+++ SOURCE INFORMATION +++
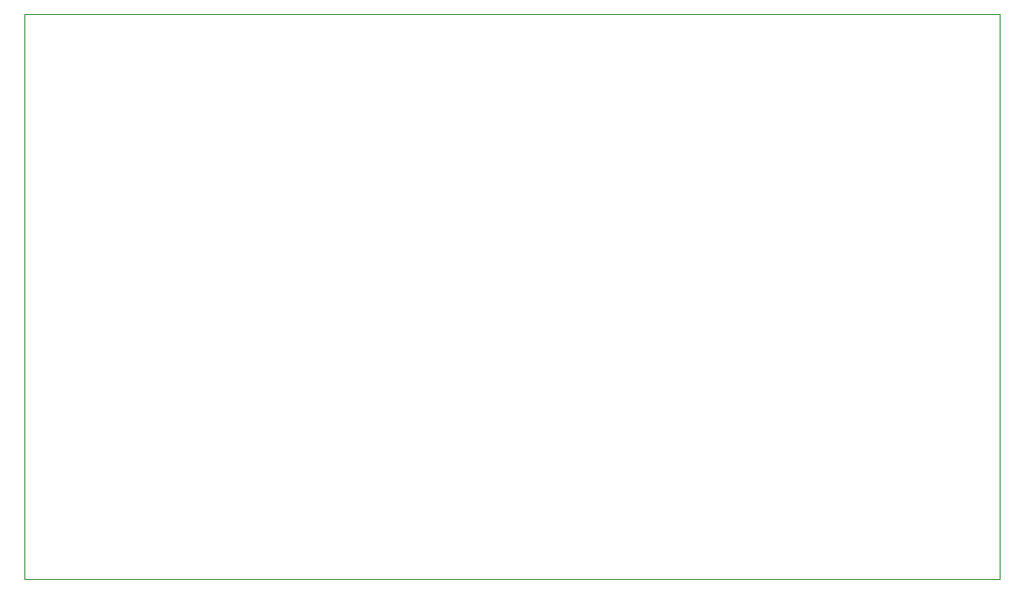
<source format=gm1>
%TF.GenerationSoftware,KiCad,Pcbnew,9.0.7*%
%TF.CreationDate,2026-02-09T12:59:15-05:00*%
%TF.ProjectId,led-planets,6c65642d-706c-4616-9e65-74732e6b6963,rev?*%
%TF.SameCoordinates,Original*%
%TF.FileFunction,Profile,NP*%
%FSLAX46Y46*%
G04 Gerber Fmt 4.6, Leading zero omitted, Abs format (unit mm)*
G04 Created by KiCad (PCBNEW 9.0.7) date 2026-02-09 12:59:15*
%MOMM*%
%LPD*%
G01*
G04 APERTURE LIST*
%TA.AperFunction,Profile*%
%ADD10C,0.050000*%
%TD*%
G04 APERTURE END LIST*
D10*
X46000000Y-48000000D02*
X134000000Y-48000000D01*
X134000000Y-99000000D01*
X46000000Y-99000000D01*
X46000000Y-48000000D01*
M02*

</source>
+++
The pictures are not part of the copy. Retype everything else in the entries exactly.

<source format=gm1>
%TF.GenerationSoftware,KiCad,Pcbnew,9.0.7*%
%TF.CreationDate,2026-02-09T12:59:15-05:00*%
%TF.ProjectId,led-planets,6c65642d-706c-4616-9e65-74732e6b6963,rev?*%
%TF.SameCoordinates,Original*%
%TF.FileFunction,Profile,NP*%
%FSLAX46Y46*%
G04 Gerber Fmt 4.6, Leading zero omitted, Abs format (unit mm)*
G04 Created by KiCad (PCBNEW 9.0.7) date 2026-02-09 12:59:15*
%MOMM*%
%LPD*%
G01*
G04 APERTURE LIST*
%TA.AperFunction,Profile*%
%ADD10C,0.050000*%
%TD*%
G04 APERTURE END LIST*
D10*
X46000000Y-48000000D02*
X134000000Y-48000000D01*
X134000000Y-99000000D01*
X46000000Y-99000000D01*
X46000000Y-48000000D01*
M02*

</source>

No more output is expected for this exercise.